No FFI, no nightly, no unsafe trait implementations. Just fast sorting.
Performance
Benchmarked on Intel i5-6300U (2C/4T, AVX2) with random u32 data. cargo bench to reproduce.
Serial (turbosort::sort)
| Size | std | turbosort | voracious | ts vs std | ts vs voracious | |------|-----|-----------|-----------|-----------|-----------------| | 16 | TBD | TBD | TBD | TBD | TBD | | 1M | TBD | TBD | TBD | TBD | TBD | | 10M | TBD | TBD | TBD | TBD | TBD |
The O(n) radix sort dominates O(n log n) comparison sort as arrays grow.
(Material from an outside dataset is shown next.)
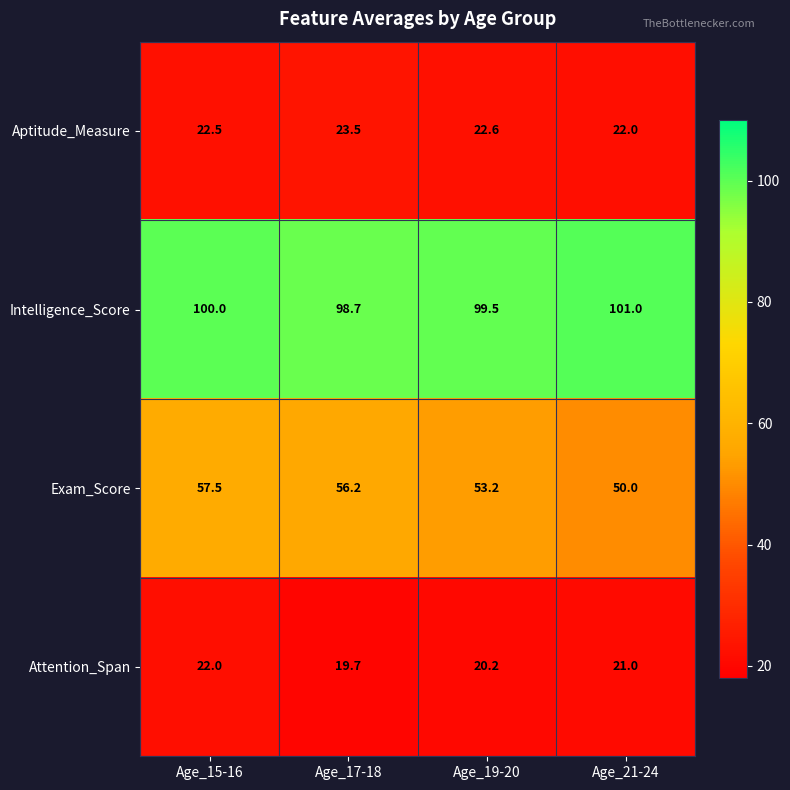

Between Age_15-16 and Age_19-20, which series saw the biggest shift?

Exam_Score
At 10M the gap narrows — both algorithms become memory-bandwidth-bound.
Small arrays (n ≤ 16) use AVX2 sorting networks for branch-free sorting.
Parallel (turbosort::sort_parallel, requires parallel feature)
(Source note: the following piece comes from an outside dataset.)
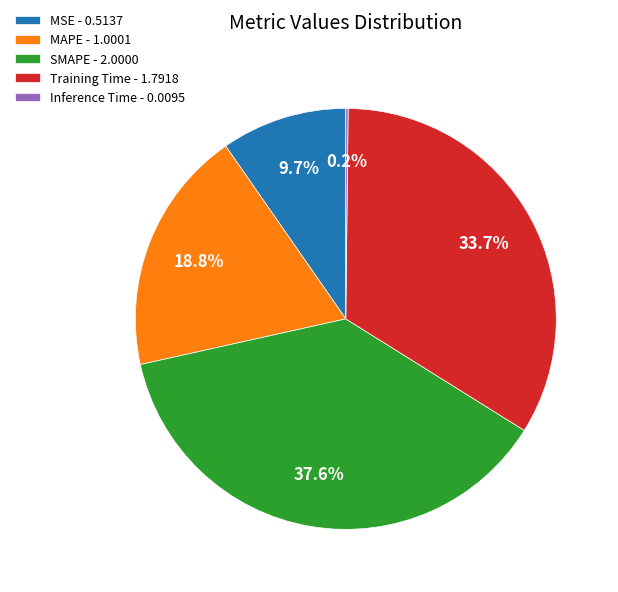

Is SMAPE - 2.0000 the majority of the pie?

No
| Size | std | turbosort (serial) | turbosort (parallel) | par vs std | par vs serial | |------|-----|--------------------|----------------------|------------|---------------| | 1M | TBD | TBD | TBD | TBD | TBD | | 10M | TBD | TBD | TBD | TBD | TBD |
sort_parallel() is a separate function — sort() is always single-threaded.
Parallel radix sort splits histogram and scatter phases across cores (lock-free, no atomics).
Usage
// Sort any primitive numeric type
let mut data = vec![5u32, 3, 8, 1, 9, 2, 7, 4, 6];
turbosort::sort(&mut data);
assert_eq!(data, vec![1, 2, 3, 4, 5, 6, 7, 8, 9]);
// Signed integers
let mut v = vec![3i32, -1, 4, -1, 5, -9];
turbosort::sort(&mut v);
assert_eq!(v, vec![-9, -1, -1, 3, 4, 5]);
// Floats (total order: -inf < -0.0 < +0.0 < +inf < NaN)
let mut v = vec![1.0f32, f32::NAN, -0.0, 0.0, f32::NEG_INFINITY];
turbosort::sort(&mut v);
assert_eq!(v[0], f32::NEG_INFINITY);
assert!(v[4].is_nan());
// Zero-allocation sorting with caller-provided buffer
let mut data = [42u64, 7, 99, 1, 0];
let mut buf = [0u64; 5];
turbosort::sort_with_buffer(&mut data, &mut buf);
Supported Types
All 10 primitive numeric types: u8, u16, u32, u64, i8, i16, i32, i64, f32, f64.
Algorithm Dispatch
| Input Size | Algorithm | Complexity | |-----------|-----------|------------| | 0–1 | no-op | — | | 2–16 | SIMD sorting network (AVX2, NEON ≤8) | O(n) | | 17–512 | Quicksort with SIMD leaf nodes | O(n log n) | | 513+ | LSD radix sort | O(n) |
With the parallel feature, sort_parallel() uses rayon for arrays >131K — see Parallel benchmarks above.
Features
[dependencies]
turbosort = "0.1"
# For parallel sorting:
turbosort = { version = "0.1", features = ["parallel"] }
| Feature | Default | Description |
|---------|---------|-------------|
| std | yes | Heap allocation + CPUID detection |
| alloc | yes | Radix sort buffer allocation |
| parallel | no | sort_parallel() via rayon |
no_std is supported — disable default features and use sort_with_buffer().
Architecture Support
| Arch | SIMD | Status | |------|------|--------| | x86_64 | AVX2 | Sorting networks, quicksort leaf acceleration | | x86_64 | SSE4.2 | Planned | | aarch64 | NEON | Sorting networks (4-lane) | | Other | — | Scalar fallback (still uses radix sort) |
Runtime CPUID dispatch on x86_64 — same binary works on all CPUs.
License
Dual-licensed under MIT or Apache 2.0.